◆ GOAL ◆
Answer these questions about the appeal excerpt:
(a) What did the appellant say H.C. was doing when he woke up?
(b) How many assignments of error does the appellant raise on appeal?
(c) Which of the appellant's two constitutional grounds does the Court agree with?

***** GIVEN PASSAGE

Appellant testified that he met H.C. at the bar, and asked her to go to the house with him. He claimed all of the sexual acts, including anal intercourse and oral copulation, were voluntarily performed by H.C. After completing these sex acts, the appellant fell asleep. He awoke suddenly when he discovered H.C. going through his pants pockets. Appellant testified he believed H.C. was attempting to steal his money, and he struck her in anger several times, though he did not intend to injure her. He and H.C. then dressed and left the house together. After walking several blocks together, H.C. asked that appellant not accompany her any further, as she would not be able to explain his presence to her husband.

On his appeal to this Court, the appellant raises seven assignments of error challenging each of the convictions, and the sentences imposed.

I.

We first deal with appellant's claim that his convictions for the Crime Against Nature, 21 O.S. 1981, § 886, 1 rest on an unconstitutional basis. Appellant has asserted his claim on two grounds: First, he claims the statute is unconstitutionally vague. Second, he claims the statute, as applied to non-violent consensual activity between adults in private, violates his right to privacy under the United States Constitution. Because we agree with appellant's second claim, we need not address the first.

**********
***** INFORMATION SHOWN

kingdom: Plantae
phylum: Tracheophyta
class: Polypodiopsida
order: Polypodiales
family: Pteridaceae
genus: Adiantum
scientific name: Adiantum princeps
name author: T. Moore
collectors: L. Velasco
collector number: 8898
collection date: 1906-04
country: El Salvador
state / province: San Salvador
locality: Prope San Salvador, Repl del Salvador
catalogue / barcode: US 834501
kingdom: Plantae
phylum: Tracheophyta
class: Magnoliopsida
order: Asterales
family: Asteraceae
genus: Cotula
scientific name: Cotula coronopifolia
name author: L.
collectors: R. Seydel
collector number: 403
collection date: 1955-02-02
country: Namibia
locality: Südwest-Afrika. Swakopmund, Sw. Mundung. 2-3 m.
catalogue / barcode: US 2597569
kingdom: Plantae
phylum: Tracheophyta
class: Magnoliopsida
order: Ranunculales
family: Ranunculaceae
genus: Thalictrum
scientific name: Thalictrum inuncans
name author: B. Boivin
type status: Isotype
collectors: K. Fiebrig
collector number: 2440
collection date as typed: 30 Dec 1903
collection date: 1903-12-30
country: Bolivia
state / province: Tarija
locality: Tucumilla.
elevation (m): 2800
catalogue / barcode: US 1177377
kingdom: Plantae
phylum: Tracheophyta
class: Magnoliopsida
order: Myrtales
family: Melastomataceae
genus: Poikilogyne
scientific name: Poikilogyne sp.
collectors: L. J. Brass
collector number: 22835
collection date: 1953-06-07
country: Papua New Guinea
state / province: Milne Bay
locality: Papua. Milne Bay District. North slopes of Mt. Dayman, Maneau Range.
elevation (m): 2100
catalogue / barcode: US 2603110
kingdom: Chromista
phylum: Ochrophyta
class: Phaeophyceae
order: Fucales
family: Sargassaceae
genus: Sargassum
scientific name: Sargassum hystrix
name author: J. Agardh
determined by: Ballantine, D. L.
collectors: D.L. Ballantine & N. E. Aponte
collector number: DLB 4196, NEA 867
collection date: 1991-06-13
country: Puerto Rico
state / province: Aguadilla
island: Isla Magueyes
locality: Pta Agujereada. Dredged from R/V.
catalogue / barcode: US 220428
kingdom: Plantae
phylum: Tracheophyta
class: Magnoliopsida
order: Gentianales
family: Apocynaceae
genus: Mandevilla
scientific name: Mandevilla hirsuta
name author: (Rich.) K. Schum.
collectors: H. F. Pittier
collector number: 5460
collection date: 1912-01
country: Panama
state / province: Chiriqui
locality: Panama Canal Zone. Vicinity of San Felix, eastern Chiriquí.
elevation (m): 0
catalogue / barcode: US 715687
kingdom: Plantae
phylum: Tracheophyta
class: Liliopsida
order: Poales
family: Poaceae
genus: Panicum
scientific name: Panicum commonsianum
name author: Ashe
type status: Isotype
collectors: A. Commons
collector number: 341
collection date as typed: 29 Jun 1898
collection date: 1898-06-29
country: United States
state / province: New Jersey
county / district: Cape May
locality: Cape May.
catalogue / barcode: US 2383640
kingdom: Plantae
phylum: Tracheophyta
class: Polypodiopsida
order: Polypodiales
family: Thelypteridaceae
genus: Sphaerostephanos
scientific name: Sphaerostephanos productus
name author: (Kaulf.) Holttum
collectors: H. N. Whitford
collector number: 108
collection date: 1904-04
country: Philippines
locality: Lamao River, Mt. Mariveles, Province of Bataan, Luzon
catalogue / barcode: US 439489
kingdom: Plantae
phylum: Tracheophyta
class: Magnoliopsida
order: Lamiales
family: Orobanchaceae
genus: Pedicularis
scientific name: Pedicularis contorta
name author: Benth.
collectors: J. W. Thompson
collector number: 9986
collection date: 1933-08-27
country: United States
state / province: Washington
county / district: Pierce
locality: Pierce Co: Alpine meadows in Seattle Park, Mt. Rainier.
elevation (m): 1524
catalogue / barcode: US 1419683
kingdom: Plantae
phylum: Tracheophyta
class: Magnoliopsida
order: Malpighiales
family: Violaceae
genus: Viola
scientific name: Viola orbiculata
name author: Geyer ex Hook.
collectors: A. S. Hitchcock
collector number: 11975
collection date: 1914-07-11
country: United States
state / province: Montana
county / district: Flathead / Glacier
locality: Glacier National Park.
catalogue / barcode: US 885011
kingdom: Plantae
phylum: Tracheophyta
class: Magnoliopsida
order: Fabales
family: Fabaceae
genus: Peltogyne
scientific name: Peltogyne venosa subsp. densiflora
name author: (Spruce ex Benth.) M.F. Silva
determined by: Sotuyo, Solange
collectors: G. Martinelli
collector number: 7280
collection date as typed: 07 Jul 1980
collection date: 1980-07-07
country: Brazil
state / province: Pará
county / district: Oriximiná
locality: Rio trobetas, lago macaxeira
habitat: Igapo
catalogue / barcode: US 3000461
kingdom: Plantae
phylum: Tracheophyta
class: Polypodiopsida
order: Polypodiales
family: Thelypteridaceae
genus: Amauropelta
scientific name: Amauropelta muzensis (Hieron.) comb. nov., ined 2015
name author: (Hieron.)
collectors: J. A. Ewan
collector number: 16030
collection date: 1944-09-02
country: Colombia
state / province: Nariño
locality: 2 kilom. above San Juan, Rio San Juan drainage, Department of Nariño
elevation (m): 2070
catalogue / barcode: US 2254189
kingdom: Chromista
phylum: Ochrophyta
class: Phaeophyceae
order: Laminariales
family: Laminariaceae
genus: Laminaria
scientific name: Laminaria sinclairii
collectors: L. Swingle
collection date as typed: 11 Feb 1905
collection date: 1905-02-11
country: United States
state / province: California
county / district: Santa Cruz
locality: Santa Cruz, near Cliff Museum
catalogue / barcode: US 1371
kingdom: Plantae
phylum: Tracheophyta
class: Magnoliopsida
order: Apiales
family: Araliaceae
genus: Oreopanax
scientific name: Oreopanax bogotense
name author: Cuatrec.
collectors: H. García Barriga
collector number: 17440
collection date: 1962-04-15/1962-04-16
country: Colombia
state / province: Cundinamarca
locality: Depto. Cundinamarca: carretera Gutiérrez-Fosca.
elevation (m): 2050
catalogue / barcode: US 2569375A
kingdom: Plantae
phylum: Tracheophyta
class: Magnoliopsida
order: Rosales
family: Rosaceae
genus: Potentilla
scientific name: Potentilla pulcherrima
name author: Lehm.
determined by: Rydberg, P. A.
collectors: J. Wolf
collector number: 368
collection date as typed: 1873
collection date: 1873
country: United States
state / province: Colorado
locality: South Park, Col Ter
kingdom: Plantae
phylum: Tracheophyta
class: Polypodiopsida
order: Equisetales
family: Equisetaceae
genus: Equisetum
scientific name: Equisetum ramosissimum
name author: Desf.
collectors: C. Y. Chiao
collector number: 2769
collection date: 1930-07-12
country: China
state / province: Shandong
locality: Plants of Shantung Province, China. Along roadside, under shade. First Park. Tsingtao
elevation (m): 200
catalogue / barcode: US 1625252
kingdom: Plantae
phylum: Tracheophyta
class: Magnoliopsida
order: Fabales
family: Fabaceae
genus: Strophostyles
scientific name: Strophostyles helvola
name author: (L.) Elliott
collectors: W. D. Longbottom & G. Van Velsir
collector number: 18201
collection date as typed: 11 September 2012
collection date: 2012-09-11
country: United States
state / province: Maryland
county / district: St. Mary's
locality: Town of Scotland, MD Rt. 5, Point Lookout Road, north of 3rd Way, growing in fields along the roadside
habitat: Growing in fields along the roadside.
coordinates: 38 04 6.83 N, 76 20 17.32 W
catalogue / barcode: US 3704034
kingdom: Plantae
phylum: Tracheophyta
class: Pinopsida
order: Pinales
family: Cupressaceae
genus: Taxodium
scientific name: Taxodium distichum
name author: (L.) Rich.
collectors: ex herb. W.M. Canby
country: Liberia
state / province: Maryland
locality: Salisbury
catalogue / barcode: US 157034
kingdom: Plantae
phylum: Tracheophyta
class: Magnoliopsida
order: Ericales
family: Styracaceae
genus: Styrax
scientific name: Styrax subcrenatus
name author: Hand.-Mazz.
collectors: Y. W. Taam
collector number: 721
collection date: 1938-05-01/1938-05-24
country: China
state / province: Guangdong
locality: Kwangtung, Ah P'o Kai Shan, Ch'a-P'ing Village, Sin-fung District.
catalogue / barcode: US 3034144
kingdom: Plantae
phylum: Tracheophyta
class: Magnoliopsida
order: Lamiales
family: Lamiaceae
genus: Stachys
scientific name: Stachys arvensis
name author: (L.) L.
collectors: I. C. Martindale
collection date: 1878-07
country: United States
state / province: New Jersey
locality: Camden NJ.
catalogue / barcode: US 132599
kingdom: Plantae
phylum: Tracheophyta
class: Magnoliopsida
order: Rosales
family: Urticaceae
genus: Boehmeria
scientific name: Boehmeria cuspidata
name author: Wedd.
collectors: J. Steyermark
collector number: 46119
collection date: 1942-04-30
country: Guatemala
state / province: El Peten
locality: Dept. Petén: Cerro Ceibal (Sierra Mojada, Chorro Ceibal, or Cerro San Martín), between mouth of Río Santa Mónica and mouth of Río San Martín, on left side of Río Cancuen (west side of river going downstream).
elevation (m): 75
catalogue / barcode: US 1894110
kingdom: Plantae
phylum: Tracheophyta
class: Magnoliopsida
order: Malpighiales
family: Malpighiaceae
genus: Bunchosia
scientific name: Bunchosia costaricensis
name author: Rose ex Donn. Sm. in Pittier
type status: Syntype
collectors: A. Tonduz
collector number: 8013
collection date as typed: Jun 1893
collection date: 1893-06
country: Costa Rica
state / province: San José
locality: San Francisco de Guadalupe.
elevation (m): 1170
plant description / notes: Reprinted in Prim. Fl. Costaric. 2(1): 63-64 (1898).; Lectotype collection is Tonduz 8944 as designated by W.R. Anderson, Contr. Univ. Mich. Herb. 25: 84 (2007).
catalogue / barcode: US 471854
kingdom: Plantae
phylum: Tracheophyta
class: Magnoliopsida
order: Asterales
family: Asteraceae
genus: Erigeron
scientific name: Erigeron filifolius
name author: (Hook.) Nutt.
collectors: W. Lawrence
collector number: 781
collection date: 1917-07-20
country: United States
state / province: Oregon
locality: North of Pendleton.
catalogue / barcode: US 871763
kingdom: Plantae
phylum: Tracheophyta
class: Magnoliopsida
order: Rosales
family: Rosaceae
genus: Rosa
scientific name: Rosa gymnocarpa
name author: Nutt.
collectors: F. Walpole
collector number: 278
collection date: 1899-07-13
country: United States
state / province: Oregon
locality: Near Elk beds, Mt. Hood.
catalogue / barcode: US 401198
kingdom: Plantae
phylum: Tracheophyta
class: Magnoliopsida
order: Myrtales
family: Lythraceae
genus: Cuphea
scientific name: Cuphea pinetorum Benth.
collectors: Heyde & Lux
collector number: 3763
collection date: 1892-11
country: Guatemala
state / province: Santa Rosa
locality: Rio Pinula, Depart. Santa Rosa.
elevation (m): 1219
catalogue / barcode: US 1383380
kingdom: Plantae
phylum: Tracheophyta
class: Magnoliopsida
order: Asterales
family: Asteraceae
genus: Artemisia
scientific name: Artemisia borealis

**********

◆ EXERCISE SOLUTION ◆
(a) Going through his pants pockets.
(b) Seven.
(c) The second: that the statute, as applied to non-violent consensual activity between adults in private, violates his right to privacy under the United States Constitution.